In order for the Aerowave system to work, there were a lot of features that needed to be implemented. Apart from setting up the front end, we had to leverage a lot of extra hours to redefine the Tensorflow model that we have used. The existing Tf model has been refactored to fix the issue of underfitting of the input vectors. We learned about how to analyze the video feed and return an array of coordinates corresponding to the current positions of a user's hand, including the elbows, shoulders, and of course face. Using these data points, we needed to determine if a specific gesture was being executed. We learned about built-in math functions that Javascript offered, in order to match up position vectors to a pre-set condition for each position. Finally, we needed to compare two unique poses and return a metric to indicate how similar they were. To accomplish this, we used cosine similarity to return a single numeric value determining the similarity of the poses. After all these steps complete, we provide feedback to the user regarding the data that was just analyzed. Over the past weekend, we learned a lot about new web technologies and libraries that we could incorporate into our project to meet our unique needs.

Accomplishments

Turning a Proof of Concept idea into a working prototype is not an easy deal. It was a tad difficult for us to collaborate in a virtual setting but we are proud of finishing the project on time which seemed like a tough task initially but happily were also able to add most of the concepts that we envisioned for the app during ideation. Lastly, we think the impact our project could have is a significant accomplishment. Especially, trailing the current scenario of COVID19, this could really be a product that people find useful!

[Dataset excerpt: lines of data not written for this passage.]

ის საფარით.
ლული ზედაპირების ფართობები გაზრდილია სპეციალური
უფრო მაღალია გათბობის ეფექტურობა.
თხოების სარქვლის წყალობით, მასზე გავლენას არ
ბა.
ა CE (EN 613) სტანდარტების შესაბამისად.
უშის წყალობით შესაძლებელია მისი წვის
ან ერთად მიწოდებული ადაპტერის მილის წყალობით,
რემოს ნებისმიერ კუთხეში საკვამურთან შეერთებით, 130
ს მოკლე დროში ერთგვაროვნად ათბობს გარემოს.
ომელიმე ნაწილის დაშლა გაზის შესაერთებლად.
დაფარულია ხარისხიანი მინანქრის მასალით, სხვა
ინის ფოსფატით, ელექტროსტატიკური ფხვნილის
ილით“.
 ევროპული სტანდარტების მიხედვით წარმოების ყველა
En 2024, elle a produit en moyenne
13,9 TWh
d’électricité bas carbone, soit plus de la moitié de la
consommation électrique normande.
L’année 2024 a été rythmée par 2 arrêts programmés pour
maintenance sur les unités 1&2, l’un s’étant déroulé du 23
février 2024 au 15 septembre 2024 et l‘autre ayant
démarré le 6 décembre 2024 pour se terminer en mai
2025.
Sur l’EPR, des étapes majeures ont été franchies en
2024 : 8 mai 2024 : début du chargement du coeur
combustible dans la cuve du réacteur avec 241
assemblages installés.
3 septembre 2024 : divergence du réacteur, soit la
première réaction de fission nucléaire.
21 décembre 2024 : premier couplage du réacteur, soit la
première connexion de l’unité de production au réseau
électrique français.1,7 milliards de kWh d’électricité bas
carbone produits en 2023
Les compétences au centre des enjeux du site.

This project was especially an achievement for us because this time the experience was very different than what we have while building typical hackathon projects, which also includes heavy brainstorming, extensive research, and yes, hitting the final pin on the board.

Team

What we learned

A lot of things, both summed up in technical & non-technical sides. Also not to mention, we enhanced our googling and Stackoverflow searching skill during the hackathon 😆

Research

V2V-PoseNet: Voxel-to-Voxel Prediction Network for Accurate 3D Hand and Human Pose Estimation from a Single Depth Map. https://arxiv.org/pdf/1711.07399v3.pdf

Face and hand tracking in the browser with MediaPipe and TensorFlow.js. https://blog.tensorflow.org/2020/03/face-and-hand-tracking-in-browser-with-mediapipe-and-tensorflowjs.html

Confronting COVID-19: An Analysis of Surface Contamination Risks. https://bit.ly/3mZ3vqo

Face landmarks detection with MediaPipe Facemesh. https://towardsdatascience.com/face-landmarks-detection-with-mediapipe-facemesh-555fa2e10b06

Community Transmission of SARS-CoV-2 by Surfaces: Risks and Risk Reduction Strategies. https://pubs.acs.org/doi/10.1021/acs.estlett.0c00966

What's next for Aerowave

A big challenge of the project was being able to detect the specific gesture and computing the action directly on client-side. Given more time, we'd be able to add an integrator that can take live input of a combination of gestures and recognize them. Also, we'd like to add more features to the app aesthetically intuitive and refactor the existing codebase to make it more suitable for Low-spec systems.